I wish I had solutions for these problems but I’m a pundit, not a prophet. I don’t even have a prophet and loss statement. I can hear them groaning all the way to Bunkie, so it’s time to move on.

This week’s theme song was written in 1969 by John Fogerty for CCR’s Willy and the Poor Boys album. The title has been shortened over time from Don’t Look Now (It Ain’t You or Me) by dropping the parenthetical aside. You may have noticed that I live for parenthetical asides but I can live with the deletion of this one. In fact, it’s a delightful deletion.

We have two versions for your listening pleasure: the Creedence original and a 2005 cover by my main man Dave Alvin.

Don’t Look Now is also the title of a fine film by director Nicolas Roeg who died last month. And don’t look now is excellent advice when one jumps to the break: every time I peek, I get dizzier than Tommy Fucking Roe.

We begin our second act with a trip across the pond to a country once known for political stability. This week Prime Minister Theresa May survived a Tory party no-confidence vote mostly because nobody else wants the job right now; not even clownish former Foreign Secretary Boris Johnson. I feel sorry for May, she’s cleaning up a mess made by David Cameron and his fellow posh boys.

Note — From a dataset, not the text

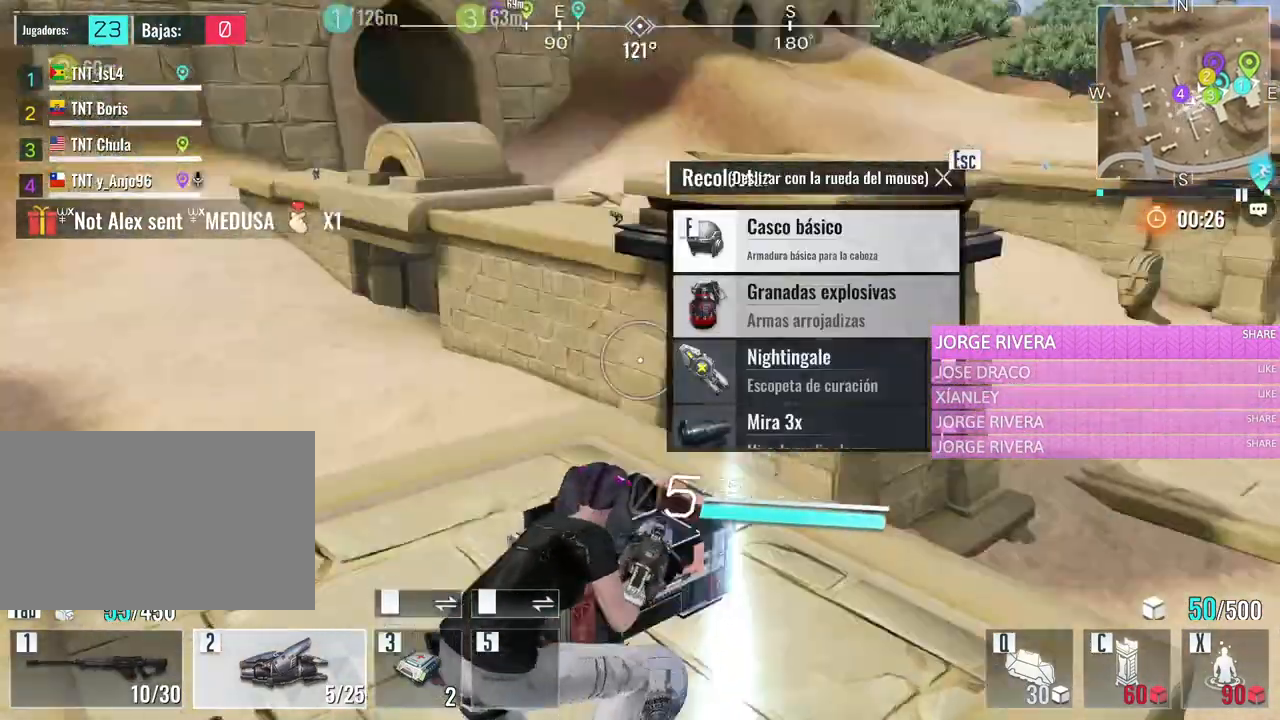
{"keys": [], "mouse": [], "events": [[50, "d", "up"], [150, "f", "down"], [200, "a", "up"], [250, "w", "up"], [333, "f", "up"], [383, "f", "down"], [483, "f", "up"]]}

The Fog Of British History, Brexit Edition: The Brexit debate is confusing enough if you’re a Brit but insanely so if you’re not. That’s why I’m posting links to two fine Guardian articles that attempt to explain how things got so bloody messy.

British Euroscepticism: A Brief History.

How Europe Became The Tories’ Eternal Battleground.

Read them. You’ll still be confused but only because the whole damn thing makes no fucking sense. If the Labour Party had a competent pro-EU leader, they’d be back in power. Instead, they’re led by a soft Brexiteer, which sounds like mouseketeer only it’s considerably less fun.

Let’s move on to a more pleasant subject, the music of Van Morrison. The man is another story altogether but his music is sublime.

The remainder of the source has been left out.